Intellectual property: How to protect your business

Wesley O’Brien is a Senior Associate at national law firm Bevan Brittan. He specialises in advising businesses on intellectual property disputes and he spoke to Business Leader about what CEOs need to know about IP.

For many businesses – both start ups and more established businesses – intellectual property (IP) is their most valuable asset. For businesses that may grow rapidly, like tech businesses, it is vital to protect your IP.

There are a number of considerations that come into play when creating innovative new products, services or ideas and it is important that you are aware of these from the outset – both to protect your work and the investment you have made, to commercialise your ideas, and to prevent others from copying them

There are a number of IP rights to consider.

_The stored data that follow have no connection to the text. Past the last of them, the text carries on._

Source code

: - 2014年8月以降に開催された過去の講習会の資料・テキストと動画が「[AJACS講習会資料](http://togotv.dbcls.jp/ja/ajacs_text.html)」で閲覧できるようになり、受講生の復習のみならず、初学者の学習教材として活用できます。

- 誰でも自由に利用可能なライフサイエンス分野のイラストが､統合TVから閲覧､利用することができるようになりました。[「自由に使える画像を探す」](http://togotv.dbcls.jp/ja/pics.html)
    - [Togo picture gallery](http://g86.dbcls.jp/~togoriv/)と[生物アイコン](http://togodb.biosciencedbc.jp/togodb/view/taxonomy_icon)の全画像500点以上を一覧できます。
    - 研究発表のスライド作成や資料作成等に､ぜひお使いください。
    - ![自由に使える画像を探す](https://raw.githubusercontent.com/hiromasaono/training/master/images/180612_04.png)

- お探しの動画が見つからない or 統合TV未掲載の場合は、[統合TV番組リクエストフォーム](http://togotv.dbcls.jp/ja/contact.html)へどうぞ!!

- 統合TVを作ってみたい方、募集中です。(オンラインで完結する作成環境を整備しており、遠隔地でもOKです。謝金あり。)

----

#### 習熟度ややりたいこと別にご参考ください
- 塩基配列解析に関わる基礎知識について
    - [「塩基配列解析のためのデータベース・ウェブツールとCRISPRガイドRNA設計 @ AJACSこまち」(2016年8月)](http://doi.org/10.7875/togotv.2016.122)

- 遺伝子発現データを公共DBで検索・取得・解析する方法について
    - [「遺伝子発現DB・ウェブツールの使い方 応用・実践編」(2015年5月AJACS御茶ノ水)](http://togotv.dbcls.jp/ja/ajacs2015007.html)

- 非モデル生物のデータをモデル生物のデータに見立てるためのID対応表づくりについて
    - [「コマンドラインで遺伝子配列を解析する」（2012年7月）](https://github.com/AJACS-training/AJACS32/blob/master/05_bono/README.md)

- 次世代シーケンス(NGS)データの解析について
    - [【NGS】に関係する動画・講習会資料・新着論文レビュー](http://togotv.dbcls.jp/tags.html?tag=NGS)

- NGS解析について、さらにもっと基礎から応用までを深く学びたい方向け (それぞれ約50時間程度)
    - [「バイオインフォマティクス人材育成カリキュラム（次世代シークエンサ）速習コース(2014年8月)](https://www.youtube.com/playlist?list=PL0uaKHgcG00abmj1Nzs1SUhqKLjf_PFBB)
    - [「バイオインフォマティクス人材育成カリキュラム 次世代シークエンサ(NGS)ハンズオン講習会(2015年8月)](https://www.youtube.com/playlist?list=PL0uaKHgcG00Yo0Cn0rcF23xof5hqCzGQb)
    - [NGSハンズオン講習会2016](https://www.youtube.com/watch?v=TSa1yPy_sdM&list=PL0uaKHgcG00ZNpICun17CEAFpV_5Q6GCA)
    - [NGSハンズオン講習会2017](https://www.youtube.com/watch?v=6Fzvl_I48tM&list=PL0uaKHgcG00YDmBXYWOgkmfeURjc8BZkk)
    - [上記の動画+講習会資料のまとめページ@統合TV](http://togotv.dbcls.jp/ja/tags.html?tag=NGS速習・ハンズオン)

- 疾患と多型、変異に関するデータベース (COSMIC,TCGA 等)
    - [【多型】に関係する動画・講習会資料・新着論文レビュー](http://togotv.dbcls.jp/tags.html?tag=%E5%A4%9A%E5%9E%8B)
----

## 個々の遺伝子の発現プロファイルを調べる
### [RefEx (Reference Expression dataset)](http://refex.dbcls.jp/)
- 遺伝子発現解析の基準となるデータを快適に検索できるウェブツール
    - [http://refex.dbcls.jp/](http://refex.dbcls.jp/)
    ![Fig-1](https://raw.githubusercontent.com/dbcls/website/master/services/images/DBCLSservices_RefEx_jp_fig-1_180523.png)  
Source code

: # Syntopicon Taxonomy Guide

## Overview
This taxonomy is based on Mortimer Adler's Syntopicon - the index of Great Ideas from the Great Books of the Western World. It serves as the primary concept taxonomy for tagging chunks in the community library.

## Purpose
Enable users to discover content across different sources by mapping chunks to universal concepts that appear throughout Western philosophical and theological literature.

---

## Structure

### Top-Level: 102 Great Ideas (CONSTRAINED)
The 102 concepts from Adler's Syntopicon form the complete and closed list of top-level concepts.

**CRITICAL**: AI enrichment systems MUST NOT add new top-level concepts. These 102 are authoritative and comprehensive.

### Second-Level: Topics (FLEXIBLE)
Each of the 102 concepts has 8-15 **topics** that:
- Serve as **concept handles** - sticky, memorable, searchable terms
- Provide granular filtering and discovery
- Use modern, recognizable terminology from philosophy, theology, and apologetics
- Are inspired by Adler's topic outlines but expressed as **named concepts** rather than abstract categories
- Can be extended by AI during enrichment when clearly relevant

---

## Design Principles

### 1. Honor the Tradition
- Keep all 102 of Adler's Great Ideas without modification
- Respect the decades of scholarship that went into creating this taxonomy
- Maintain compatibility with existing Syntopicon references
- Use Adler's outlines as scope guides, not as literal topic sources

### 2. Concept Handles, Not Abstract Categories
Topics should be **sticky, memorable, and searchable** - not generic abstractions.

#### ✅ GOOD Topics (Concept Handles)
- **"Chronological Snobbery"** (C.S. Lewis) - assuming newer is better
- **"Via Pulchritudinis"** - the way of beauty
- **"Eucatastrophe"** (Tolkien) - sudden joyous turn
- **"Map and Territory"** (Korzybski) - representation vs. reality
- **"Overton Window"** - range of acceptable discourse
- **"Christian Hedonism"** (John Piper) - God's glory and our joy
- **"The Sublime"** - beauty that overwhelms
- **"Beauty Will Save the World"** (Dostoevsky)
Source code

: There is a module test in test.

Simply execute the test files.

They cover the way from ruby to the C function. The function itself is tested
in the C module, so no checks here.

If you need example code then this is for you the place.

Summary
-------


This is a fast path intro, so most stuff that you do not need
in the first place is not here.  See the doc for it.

Patents protect processes and how something works. They are a powerful right that will offer 20 years of protection once registered. However, if you develop a new idea or innovation, you must keep it secret. If you disclose any aspect of it, you risk not being able to obtain a patent. It is important that specialist advice is sought at an early stage.


Copyright protects, amongst other things, written words, software and images.

Although copyright arises automatically (in the UK there are no registration requirements), the owner will usually be the person who created the work. This can cause issues, for example, where a contractor (such as a web developer or designer) completes work on your behalf. It is therefore important to ensure that the agreement between you and the contractor includes an assignment (to you) of the copyright in the work.


The law of confidentiality allows you to protect your technical and commercially sensitive information. It is important to take legal advice, particularly if you want to share your information or ideas with third parties.

Trade marks

Trade marks help protect and promote the goodwill and reputation in your business and your products and services. Goodwill can arise automatically through use of a trading name or mark in a particular location. However, unregistered rights like this do not offer as much protection as a registered trade mark.

A trade mark registration enables you to stop others from using an identical or similar mark for identical or similar goods and services. Once registered, it gives you an initial 10 years’ of protection. These really important rights are essential for all businesses, and you should consider obtaining a trade mark registration for (among other things) brand names, trading names and logos.


Design rights can protect the way an item looks and can be used to protect both 2D and 3D designs including internal components of machinery for example. Like trade marks, these rights can be unregistered or registered, but design registration offers a much more robust and longer lasting protection.

These are powerful rights which can slow down the competition, whilst preventing others from creating products that look like yours.

Impact of Brexit

Intellectual property rules changed when we left the EU. Generally, businesses that had registered EU rights before 1 January 2021 will have had those rights cloned into UK versions. However, going forward businesses who want to expand in to Europe (or beyond) will need to consider obtaining protection in both the UK and EU. When planning how to protect your IP it is important to think about your long term strategy and any international expansion plans.

Many IP rights overlap and some may be more relevant for your business than others. To ensure your protection is as robust as possible it is important to seek expert advice.